| CHALLENGES |
1. Answer from the post on game save files, one line each:
(a) In the author's hypothetical, what two things does the save file contain?
(b) How often will the server update the cash quantity?
(c) Why does the author say a save file kept only on the server isn't the best approach?
2. From the post on game save files, list every action the server takes after the client reports that the player upgraded a building.
3. Resume the post on game save files after its final sentence.

| PAGE |
So on the note about Fast/Secure. My game will have a save file. For the sake of argument, let's assume that the save file contains an array of buildings MapBuildings and the player's current cash amount cash. From my reading, the server should manage the save file. For example, the server will update the cash quantity every few seconds be taking the time difference between the last update, multiply by the cash production rate, then set the cash value. If the player taps "upgrade" on a building, it will send a request to the server "hey, the player upgraded building at (x,y)", then, the server will verify the player has enough cash, subtract it, and return the new cash amount. I also read that using a save file ONLY on the server isn't the best, because then the client will experience more latency because it has to wait for a server response for everything. So the client should have a save file too that's instantly updated, but verified against the server's response. So this is where I'm stuck, verifying and rectifying differences between the server's save file and user's save file. Here's my currently proposed solution, it has some holes, which I'm hoping you can fill in.

| DATASET EXTRACT |
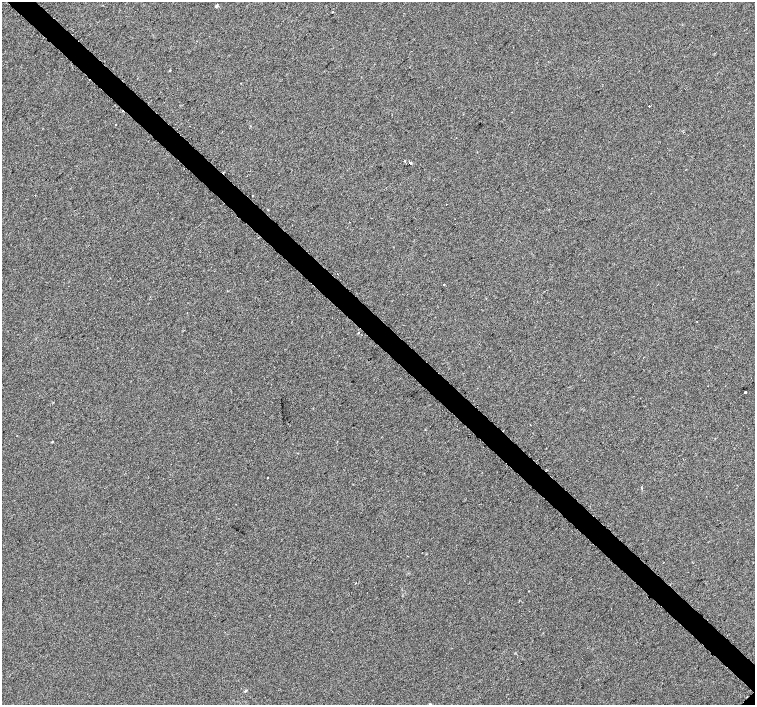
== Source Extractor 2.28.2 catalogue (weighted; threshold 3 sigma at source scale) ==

| TASK RESULTS |
1.
(a) An array of buildings, MapBuildings, and the player's current cash amount, cash.
(b) Every few seconds.
(c) The client would experience more latency because it has to wait for a server response for everything.

2.
- Verifies the player has enough cash
- Subtracts the cash
- Returns the new cash amount

3.
  • Game is launched, the client's save file is used to initialize the game state. The save file's values are NEVER updated by the client.
  • User has $100, and taps "upgrade" on a building (upgrade costs $50). Client checks cash (in game state, not save file), subtracts $50, and upgrades building to the gamestate immediately.
  • Cash is now $50
  • Client performs tick method, let's say cash production is $1/second. Client will take the time since last tick, and calculate the cash to add. Let's say client does this and now says the player has $51 dollars.
  • Client adds "building upgraded" request to the network queue
  • The queue is sent to the server every x seconds (I'm thinking 5 or 10 seconds?)
  • Server checks if the user has at least $50, they do, so the server subtracts $50 off, adds the upgraded building to the save file, internally calculates how much gold the player should have ($51, based off time) and returns the changed values to the client
  • Client receives changed values, overwrites save file (keep in mind, save file wasn't updated by the client), and saves the file to the file system.
  • Client then verifies the save file's values according to the game state, if they don't match, they need to be resolved.

Here are the holes I'm struggling with:

  • How do I account for latency between the client's calculated cash value and the server's? For example, the client will have generated a small fraction more cash, and the server's value will be x seconds behind, where x is latency. I want this to be really stable, I'll elaborate on this more in the next items.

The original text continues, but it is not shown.